Liberty Tax Service is America’s third largest tax preparation chain. Back in 2007, Liberty advertised that they could have your refund to you in one day.
Sounds great, but there’s a problem with that: You can’t get refunds that fast. It was really an advertisement for refund anticipation loans (RALs). Those loans have usurious interest rates (they can be as high as 375%). California’s Attorney General, Jerry Brown, sued Liberty over the ads.
The result of the lawsuit was announced this week. Liberty lost, and must make restitution of $136,000 and must pay fines of over $1 million.
I’m very much against RALs. I don’t believe they serve any purpose other than enriching the pockets of those offering them. Hopefully we’ll see fewer RALs being offered in the future.

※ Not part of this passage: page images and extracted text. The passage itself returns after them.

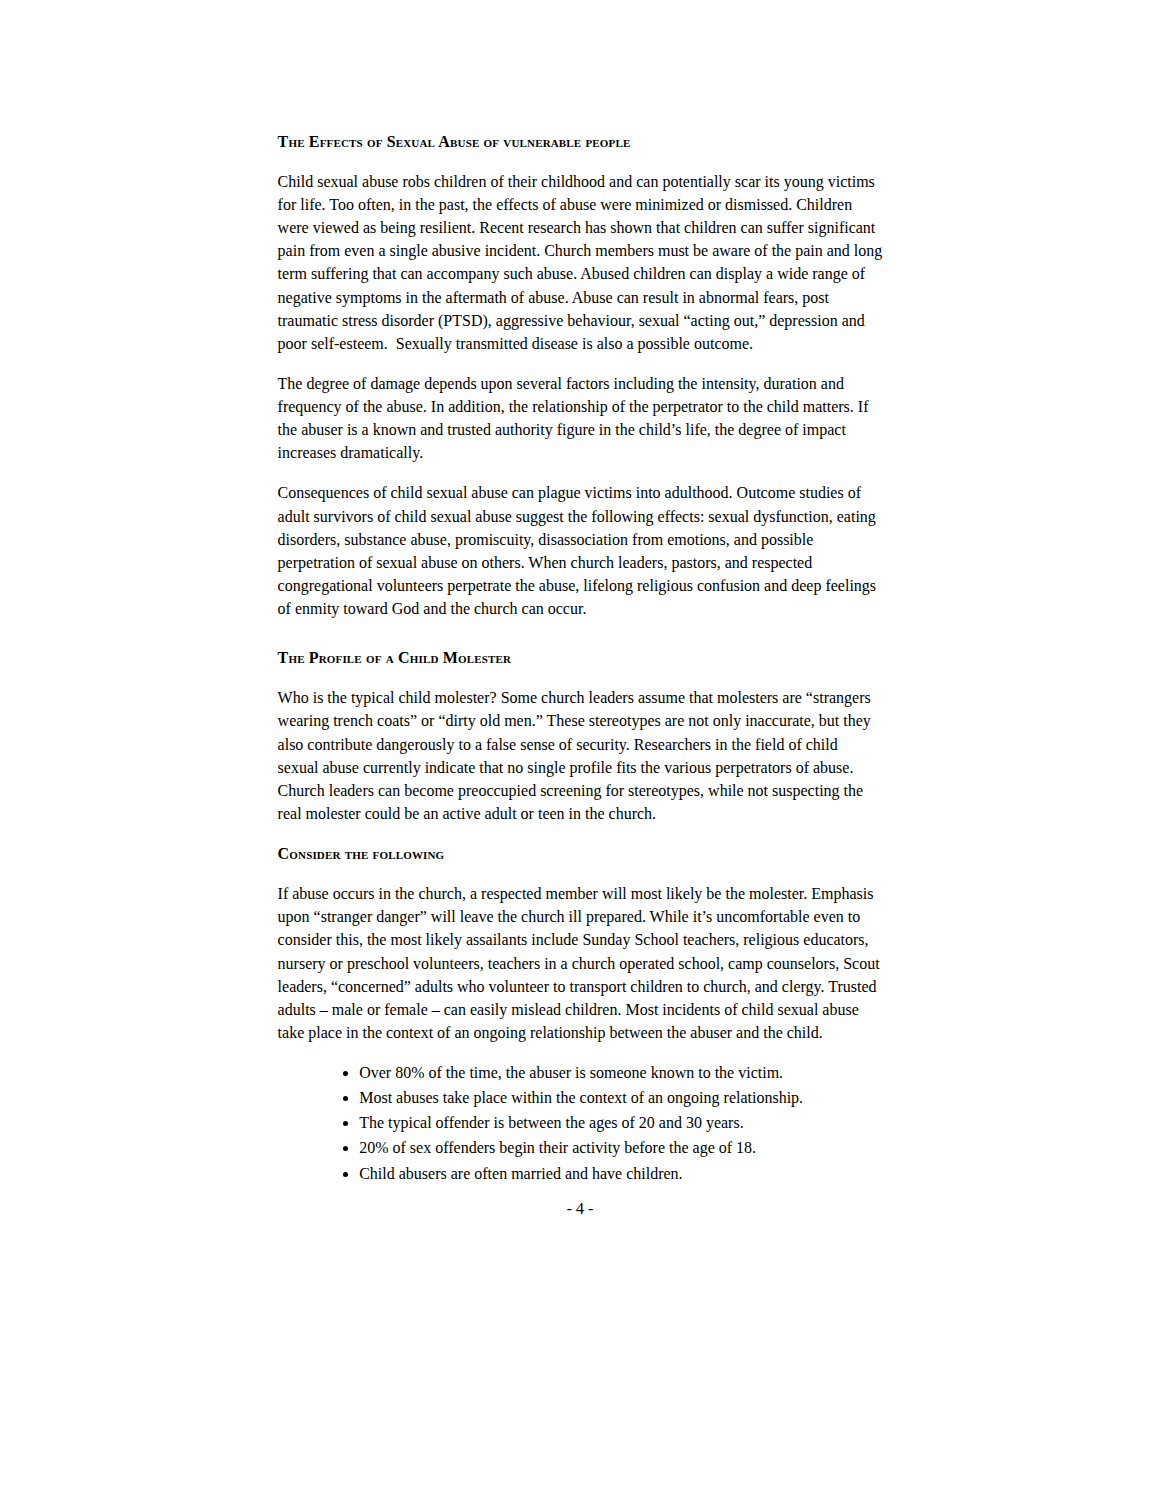The Effects of Sexual Abuse of vulnerable people
Child sexual abuse robs children of their childhood and can potentially scar its young victims for life. Too often, in the past, the effects of abuse were minimized or dismissed. Children were viewed as being resilient. Recent research has shown that children can suffer significant pain from even a single abusive incident. Church members must be aware of the pain and long term suffering that can accompany such abuse. Abused children can display a wide range of negative symptoms in the aftermath of abuse. Abuse can result in abnormal fears, post traumatic stress disorder (PTSD), aggressive behaviour, sexual “acting out,” depression and poor self-esteem. Sexually transmitted disease is also a possible outcome.
The degree of damage depends upon several factors including the intensity, duration and frequency of the abuse. In addition, the relationship of the perpetrator to the child matters. If the abuser is a known and trusted authority figure in the child’s life, the degree of impact increases dramatically.
Consequences of child sexual abuse can plague victims into adulthood. Outcome studies of adult survivors of child sexual abuse suggest the following effects: sexual dysfunction, eating disorders, substance abuse, promiscuity, disassociation from emotions, and possible perpetration of sexual abuse on others. When church leaders, pastors, and respected congregational volunteers perpetrate the abuse, lifelong religious confusion and deep feelings of enmity toward God and the church can occur.
The Profile of a Child Molester
Who is the typical child molester? Some church leaders assume that molesters are “strangers wearing trench coats” or “dirty old men.” These stereotypes are not only inaccurate, but they also contribute dangerously to a false sense of security. Researchers in the field of child sexual abuse currently indicate that no single profile fits the various perpetrators of abuse. Church leaders can become preoccupied screening for stereotypes, while not suspecting the real molester could be an active adult or teen in the church.
Consider the following
If abuse occurs in the church, a respected member will most likely be the molester. Emphasis upon “stranger danger” will leave the church ill prepared. While it’s uncomfortable even to consider this, the most likely assailants include Sunday School teachers, religious educators, nursery or preschool volunteers, teachers in a church operated school, camp counselors, Scout leaders, “concerned” adults who volunteer to transport children to church, and clergy. Trusted adults – male or female – can easily mislead children. Most incidents of child sexual abuse take place in the context of an ongoing relationship between the abuser and the child.
Over 80% of the time, the abuser is someone known to the victim.
Most abuses take place within the context of an ongoing relationship.
The typical offender is between the ages of 20 and 30 years.
20% of sex offenders begin their activity before the age of 18.
Child abusers are often married and have children.
- 4 -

RALs are a way to make the IRS’s marketing correspond roughly to reality. When people hear about getting a “refund”, they may be inclined to assume that it’s like returning something to the Gap: you show them your receipt and the money is instantly back in your account. Whereas it’s more like, well, dealing with the IRS: you shovel forms at them, cross your fingers, and wait a few weeks or months for them to get around to giving you back your money.
For many folks, the weeks make more of a difference than the dollars. And for those people, an RAL is a way to bridge the gap between a conventional refund and a tax refund.